Flow of "Maizo"-chemistry project toward molecular- and reaction discovery based on the QM-based global reaction route maps (GRRM).
We assume that there are two ways of molecular/reaction discovery by using our system. One is a human-dominated way with the help of a computer, and the other is a computer-driven way. In the first stage of the project, we have developed a software system for the former way, RMapViewer, to visualize and analyze the global reaction route maps (R-maps). An example output display of RMapViewer is shown in Figure 2. In the current version of RMapViewer3.0, basic functions to analyze the R-maps have been implemented, including functions for visualization of R-maps (Figure 2–a,b), searching all possible paths between two molecules, corresponding to a reactant and a product, sorting the paths in order of TS energies and/or the number of reaction steps (Figure 2–c), and displaying a movie along a reaction coordinate.
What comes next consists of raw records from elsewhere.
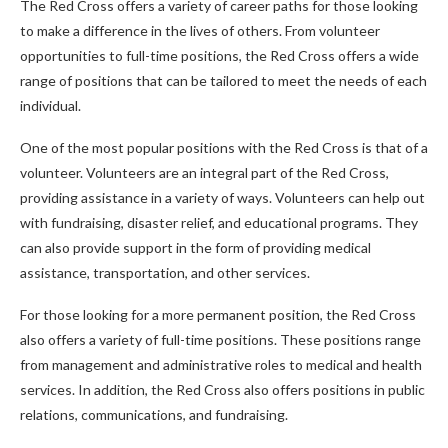
The Red Cross offers a variety of career paths for those looking
to make a difference in the lives of others. From volunteer
opportunities to full-time positions, the Red Cross offers a wide
range of positions that can be tailored to meet the needs of each
individual.
One of the most popular positions with the Red Cross is that of a
volunteer. Volunteers are an integral part of the Red Cross,
providing assistance in a variety of ways. Volunteers can help out
with fundraising, disaster relief, and educational programs. They
can also provide support in the form of providing medical
assistance, transportation, and other services.
For those looking for a more permanent position, the Red Cross
also offers a variety of full-time positions. These positions range
from management and administrative roles to medical and health
services. In addition, the Red Cross also offers positions in public
relations, communications, and fundraising.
In the current version, we use the JMol tools  to visualize molecular models (Figure 2–d). Using the path search function (Figure 2–a,b), one can get minimum energy paths (MEPs) from reactant (s) to product (s).
Visualization and analysis of a global reaction route map using RMapViewer.
In July 2014, we released RMapViewer as freeware, which is delivered from the Sourceforge service . The current version as well as the detailed usage is available with some sample input files in the RMapViewer format. We will soon release also a file converter module from the GRRM outputs to the RMapViewer inputs from the same web page.
We have been calculating the global reaction route maps for several organic molecules including C, O, N, S, H, Cl, Br, F using the GRRM system mainly at rather moderate levels of theory, such as RHF/6–31+G (d,p) and RHF/6–31+G (d). We plan to add calculations at higher theory level with larger basis sets in future. Comparing between R-maps obtained at different levels/basis sets would be also useful for the evaluation of the QM methods. Because the shape of a potential energy surface can change by a theory and/or a basis set, the number of EQ, TS, and DC structures can be changed depending on the theory/basis set used in the calculations.
In the context of the "Maizo"-chemistry project, some of the authors have found a new carbon family consisting of a prism carbon unit [9,10,11]. We also have performed conformational analyses for monosaccharides and found several MEPs between representative conformers .
We have given a brief introduction about a new project called "Maizo"-chemistry. Since there was no method to explore such a global range of QM potential energy surfaces before GRRM, it is expected that the large part of the global reaction route maps we have been exploring is totally new data that had not existed anywhere in the world. In the project, we plan to do mining precious findings of chemistry, which are buried in the large QM data space, by using advanced information science techniques. The global reaction data will help researchers to get an idea of molecular modeling, including in drug discovery and material design research.
The authors were supported by a Grant from the Data Centric Science Research Commons Project of the Research Organization of Information and Systems (ROIS), Japan. H.S. and T.U. were supported by a Grant-in-Aid for Challenging Exploratory Research (Grant No. 25540017) from the Japan Society for Promotion of Science.